Stored data:
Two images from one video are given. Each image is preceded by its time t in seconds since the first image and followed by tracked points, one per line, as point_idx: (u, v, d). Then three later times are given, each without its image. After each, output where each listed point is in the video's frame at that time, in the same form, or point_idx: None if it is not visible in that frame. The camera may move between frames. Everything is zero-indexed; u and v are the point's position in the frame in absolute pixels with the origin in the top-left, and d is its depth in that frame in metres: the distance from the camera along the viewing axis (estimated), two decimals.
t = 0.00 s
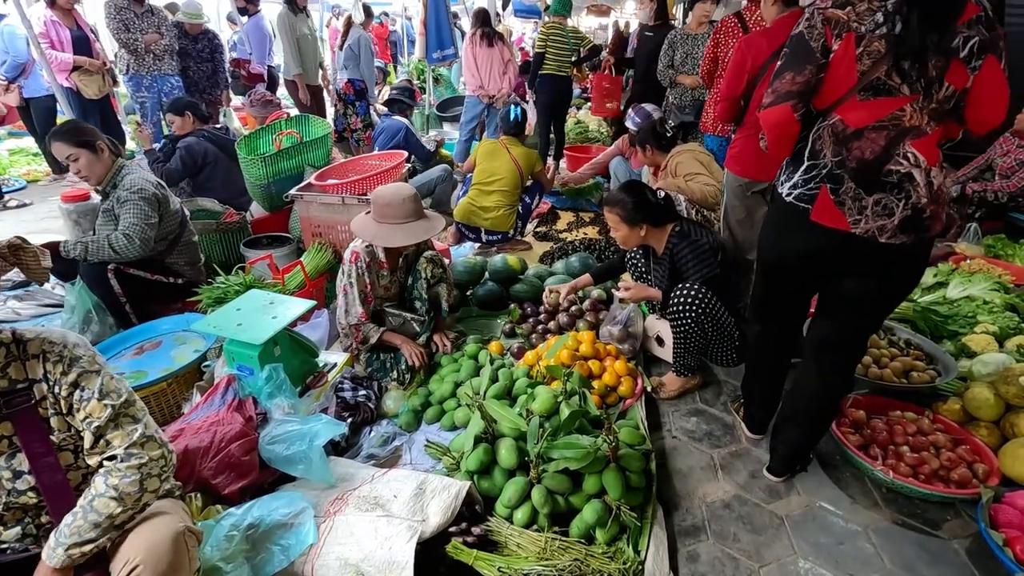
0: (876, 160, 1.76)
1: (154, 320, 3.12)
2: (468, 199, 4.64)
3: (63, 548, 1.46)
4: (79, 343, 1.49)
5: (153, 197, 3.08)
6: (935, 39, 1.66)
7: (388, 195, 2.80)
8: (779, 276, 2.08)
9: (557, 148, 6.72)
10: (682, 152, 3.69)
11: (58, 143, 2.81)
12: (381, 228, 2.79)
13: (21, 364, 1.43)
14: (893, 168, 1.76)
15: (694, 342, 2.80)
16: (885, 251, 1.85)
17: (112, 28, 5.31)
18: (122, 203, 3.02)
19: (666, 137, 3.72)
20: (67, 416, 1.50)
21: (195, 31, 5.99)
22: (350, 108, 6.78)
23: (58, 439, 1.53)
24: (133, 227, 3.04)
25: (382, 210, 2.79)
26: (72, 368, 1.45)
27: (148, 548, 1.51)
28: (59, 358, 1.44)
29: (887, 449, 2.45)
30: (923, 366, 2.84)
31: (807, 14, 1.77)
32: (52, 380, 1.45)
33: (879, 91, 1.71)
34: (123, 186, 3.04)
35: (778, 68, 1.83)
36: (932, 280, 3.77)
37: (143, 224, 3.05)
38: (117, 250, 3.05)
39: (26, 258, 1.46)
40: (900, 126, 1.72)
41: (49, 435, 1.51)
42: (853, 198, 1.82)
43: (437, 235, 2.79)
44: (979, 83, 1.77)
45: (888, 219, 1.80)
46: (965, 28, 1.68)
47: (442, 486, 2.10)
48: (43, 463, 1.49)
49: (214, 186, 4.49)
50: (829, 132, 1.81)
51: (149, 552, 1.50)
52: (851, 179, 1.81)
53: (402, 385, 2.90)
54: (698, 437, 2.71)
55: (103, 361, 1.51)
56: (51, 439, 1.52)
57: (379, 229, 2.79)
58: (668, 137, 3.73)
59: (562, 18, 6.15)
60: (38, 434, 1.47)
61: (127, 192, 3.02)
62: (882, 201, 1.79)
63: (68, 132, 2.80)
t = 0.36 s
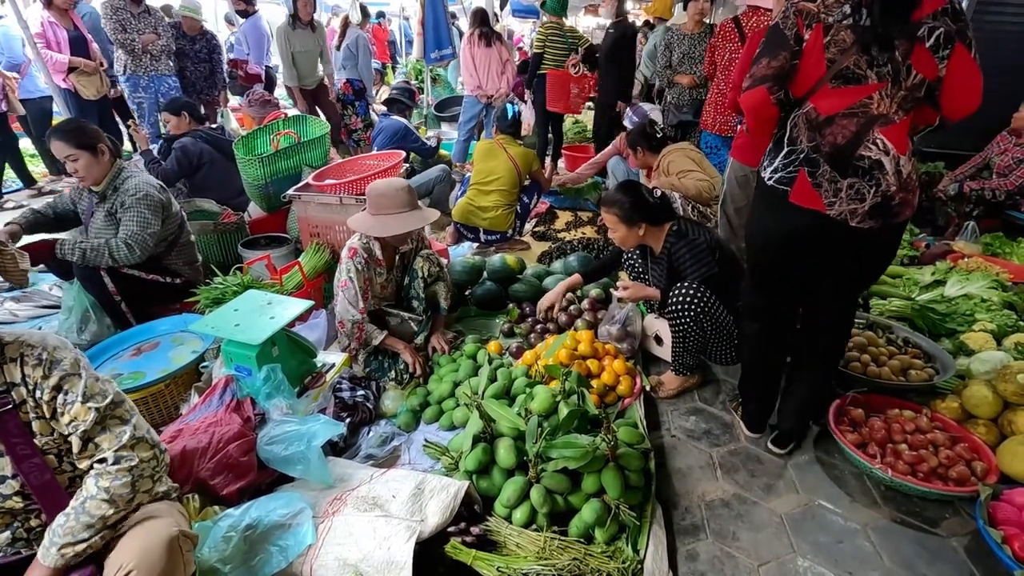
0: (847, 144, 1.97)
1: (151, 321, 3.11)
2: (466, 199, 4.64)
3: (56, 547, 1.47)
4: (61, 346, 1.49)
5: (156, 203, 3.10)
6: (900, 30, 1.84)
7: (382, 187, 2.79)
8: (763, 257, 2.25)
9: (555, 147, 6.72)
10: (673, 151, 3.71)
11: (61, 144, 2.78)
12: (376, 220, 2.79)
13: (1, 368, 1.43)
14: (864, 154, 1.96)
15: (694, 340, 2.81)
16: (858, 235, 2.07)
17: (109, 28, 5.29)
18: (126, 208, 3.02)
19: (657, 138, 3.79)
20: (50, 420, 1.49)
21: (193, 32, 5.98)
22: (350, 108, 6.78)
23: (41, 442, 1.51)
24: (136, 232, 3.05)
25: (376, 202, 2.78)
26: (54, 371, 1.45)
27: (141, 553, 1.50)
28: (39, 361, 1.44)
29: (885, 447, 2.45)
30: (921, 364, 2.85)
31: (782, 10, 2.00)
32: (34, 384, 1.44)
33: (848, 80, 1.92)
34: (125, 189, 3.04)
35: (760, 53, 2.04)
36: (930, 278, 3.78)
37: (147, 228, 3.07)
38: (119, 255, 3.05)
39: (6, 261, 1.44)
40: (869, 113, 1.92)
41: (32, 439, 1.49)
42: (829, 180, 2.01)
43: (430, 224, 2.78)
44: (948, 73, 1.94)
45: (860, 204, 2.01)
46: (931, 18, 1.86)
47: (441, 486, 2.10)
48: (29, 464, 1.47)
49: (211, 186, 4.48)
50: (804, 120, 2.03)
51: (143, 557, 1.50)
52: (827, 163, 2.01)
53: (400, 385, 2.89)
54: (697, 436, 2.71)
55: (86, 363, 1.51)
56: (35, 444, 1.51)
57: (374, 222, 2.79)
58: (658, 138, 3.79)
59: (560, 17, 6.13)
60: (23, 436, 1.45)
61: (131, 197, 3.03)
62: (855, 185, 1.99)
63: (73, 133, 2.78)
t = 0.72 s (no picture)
0: (854, 143, 2.00)
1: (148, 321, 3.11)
2: (464, 199, 4.66)
3: (64, 523, 1.47)
4: (60, 339, 1.49)
5: (142, 212, 3.08)
6: (896, 30, 1.90)
7: (376, 185, 2.79)
8: (766, 254, 2.28)
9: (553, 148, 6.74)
10: (666, 151, 3.75)
11: (32, 156, 2.68)
12: (371, 220, 2.79)
13: None
14: (869, 151, 2.01)
15: (693, 338, 2.80)
16: (860, 227, 2.14)
17: (106, 29, 5.29)
18: (113, 222, 3.00)
19: (649, 139, 3.79)
20: (51, 413, 1.50)
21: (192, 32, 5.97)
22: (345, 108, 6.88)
23: (41, 437, 1.53)
24: (128, 246, 3.05)
25: (371, 201, 2.78)
26: (57, 362, 1.46)
27: (125, 564, 1.50)
28: (40, 354, 1.44)
29: (882, 446, 2.46)
30: (917, 363, 2.85)
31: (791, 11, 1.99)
32: (36, 376, 1.45)
33: (854, 80, 1.94)
34: (107, 201, 3.00)
35: (772, 54, 2.01)
36: (926, 278, 3.78)
37: (137, 238, 3.06)
38: (116, 272, 3.05)
39: None
40: (873, 112, 1.96)
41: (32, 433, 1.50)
42: (835, 177, 2.05)
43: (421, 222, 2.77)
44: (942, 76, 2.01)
45: (865, 199, 2.06)
46: (927, 22, 1.93)
47: (438, 487, 2.10)
48: (27, 460, 1.48)
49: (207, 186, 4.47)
50: (810, 120, 2.05)
51: (127, 563, 1.50)
52: (834, 161, 2.04)
53: (397, 385, 2.89)
54: (694, 436, 2.71)
55: (88, 353, 1.52)
56: (35, 438, 1.52)
57: (370, 223, 2.78)
58: (651, 140, 3.80)
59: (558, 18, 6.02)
60: (21, 431, 1.46)
61: (118, 210, 3.00)
62: (860, 181, 2.04)
63: (46, 144, 2.68)
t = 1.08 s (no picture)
0: (862, 140, 2.07)
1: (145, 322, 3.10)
2: (461, 199, 4.65)
3: (73, 525, 1.45)
4: (66, 333, 1.48)
5: (128, 223, 3.04)
6: (898, 31, 1.98)
7: (370, 182, 2.78)
8: (775, 251, 2.35)
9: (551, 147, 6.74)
10: (664, 150, 3.76)
11: (8, 171, 2.57)
12: (367, 215, 2.77)
13: (5, 355, 1.39)
14: (877, 146, 2.07)
15: (690, 335, 2.79)
16: (874, 219, 2.18)
17: (104, 29, 5.28)
18: (101, 237, 2.97)
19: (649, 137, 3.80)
20: (55, 405, 1.50)
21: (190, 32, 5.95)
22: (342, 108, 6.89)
23: (43, 429, 1.53)
24: (119, 259, 3.04)
25: (366, 197, 2.77)
26: (64, 357, 1.45)
27: (95, 570, 1.46)
28: (48, 347, 1.43)
29: (879, 445, 2.46)
30: (915, 362, 2.85)
31: (796, 19, 2.07)
32: (42, 369, 1.44)
33: (859, 81, 2.02)
34: (90, 215, 2.94)
35: (780, 61, 2.10)
36: (925, 276, 3.78)
37: (127, 251, 3.04)
38: (114, 286, 3.07)
39: None
40: (879, 110, 2.04)
41: (33, 426, 1.50)
42: (845, 174, 2.11)
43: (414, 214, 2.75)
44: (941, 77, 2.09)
45: (876, 192, 2.11)
46: (927, 25, 2.02)
47: (435, 487, 2.09)
48: (21, 455, 1.44)
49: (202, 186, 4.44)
50: (818, 122, 2.12)
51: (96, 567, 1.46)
52: (843, 159, 2.10)
53: (395, 386, 2.88)
54: (692, 435, 2.71)
55: (94, 348, 1.52)
56: (37, 430, 1.52)
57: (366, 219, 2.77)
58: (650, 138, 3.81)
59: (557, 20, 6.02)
60: (19, 425, 1.43)
61: (103, 224, 2.95)
62: (870, 175, 2.09)
63: (22, 158, 2.59)
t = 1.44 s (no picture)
0: (864, 145, 2.16)
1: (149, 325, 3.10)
2: (464, 202, 4.66)
3: (73, 536, 1.45)
4: (71, 339, 1.48)
5: (132, 230, 3.03)
6: (899, 40, 2.05)
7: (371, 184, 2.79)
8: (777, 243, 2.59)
9: (553, 150, 6.75)
10: (668, 153, 3.78)
11: (10, 182, 2.54)
12: (368, 217, 2.76)
13: (10, 362, 1.39)
14: (877, 149, 2.15)
15: (691, 340, 2.78)
16: (874, 218, 2.27)
17: (107, 32, 5.30)
18: (107, 245, 2.96)
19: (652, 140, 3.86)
20: (59, 412, 1.50)
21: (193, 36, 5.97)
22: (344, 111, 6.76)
23: (46, 436, 1.53)
24: (128, 267, 3.04)
25: (366, 199, 2.76)
26: (68, 363, 1.44)
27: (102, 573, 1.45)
28: (52, 354, 1.43)
29: (885, 449, 2.44)
30: (920, 366, 2.83)
31: (800, 31, 2.18)
32: (46, 376, 1.44)
33: (862, 86, 2.10)
34: (95, 224, 2.93)
35: (787, 69, 2.20)
36: (929, 279, 3.77)
37: (135, 258, 3.04)
38: (128, 296, 3.09)
39: None
40: (881, 114, 2.12)
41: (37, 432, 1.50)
42: (846, 177, 2.22)
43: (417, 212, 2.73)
44: (944, 78, 2.17)
45: (875, 192, 2.20)
46: (926, 31, 2.09)
47: (440, 491, 2.09)
48: (24, 464, 1.42)
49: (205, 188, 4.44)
50: (822, 126, 2.23)
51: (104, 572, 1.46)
52: (843, 163, 2.21)
53: (399, 389, 2.87)
54: (696, 439, 2.70)
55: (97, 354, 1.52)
56: (40, 436, 1.52)
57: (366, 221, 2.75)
58: (653, 141, 3.87)
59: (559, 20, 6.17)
60: (24, 431, 1.41)
61: (109, 233, 2.95)
62: (870, 177, 2.18)
63: (22, 169, 2.55)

:: Exercise goal ::
With the line holding "1: (148, 321, 3.11)" as the first and the line holding "21: (190, 32, 5.95)" as the last, set down that range of the entries above exactly, and nothing else.

:: Solved problem ::
1: (148, 321, 3.11)
2: (464, 199, 4.66)
3: (64, 523, 1.47)
4: (60, 339, 1.49)
5: (142, 212, 3.08)
6: (896, 30, 1.90)
7: (376, 185, 2.79)
8: (766, 254, 2.28)
9: (553, 148, 6.74)
10: (666, 151, 3.75)
11: (32, 156, 2.68)
12: (371, 220, 2.79)
13: None
14: (869, 151, 2.01)
15: (693, 338, 2.80)
16: (860, 227, 2.14)
17: (106, 29, 5.29)
18: (113, 222, 3.00)
19: (649, 139, 3.79)
20: (51, 413, 1.50)
21: (192, 32, 5.97)
22: (345, 108, 6.88)
23: (41, 437, 1.53)
24: (128, 246, 3.05)
25: (371, 201, 2.78)
26: (57, 362, 1.46)
27: (125, 564, 1.50)
28: (40, 354, 1.44)
29: (882, 446, 2.46)
30: (917, 363, 2.85)
31: (791, 11, 1.99)
32: (36, 376, 1.45)
33: (854, 80, 1.94)
34: (107, 201, 3.00)
35: (772, 54, 2.01)
36: (926, 278, 3.78)
37: (137, 238, 3.06)
38: (116, 272, 3.05)
39: None
40: (873, 112, 1.96)
41: (32, 433, 1.50)
42: (835, 177, 2.05)
43: (421, 222, 2.77)
44: (942, 76, 2.01)
45: (865, 199, 2.06)
46: (927, 22, 1.93)
47: (438, 487, 2.10)
48: (27, 460, 1.48)
49: (207, 186, 4.47)
50: (810, 120, 2.05)
51: (127, 563, 1.50)
52: (834, 161, 2.04)
53: (397, 385, 2.89)
54: (694, 436, 2.71)
55: (88, 353, 1.52)
56: (35, 438, 1.52)
57: (370, 223, 2.78)
58: (651, 140, 3.80)
59: (558, 18, 6.02)
60: (21, 431, 1.46)
61: (118, 210, 3.00)
62: (860, 181, 2.04)
63: (46, 144, 2.68)
t = 1.08 s (no picture)
0: (862, 140, 2.07)
1: (145, 322, 3.10)
2: (461, 199, 4.65)
3: (73, 525, 1.45)
4: (66, 333, 1.48)
5: (128, 223, 3.04)
6: (898, 31, 1.98)
7: (370, 182, 2.78)
8: (775, 251, 2.35)
9: (551, 147, 6.74)
10: (664, 150, 3.76)
11: (8, 171, 2.57)
12: (367, 215, 2.77)
13: (5, 355, 1.39)
14: (877, 146, 2.07)
15: (690, 335, 2.79)
16: (874, 219, 2.18)
17: (104, 29, 5.28)
18: (101, 237, 2.97)
19: (649, 137, 3.80)
20: (55, 405, 1.50)
21: (190, 32, 5.95)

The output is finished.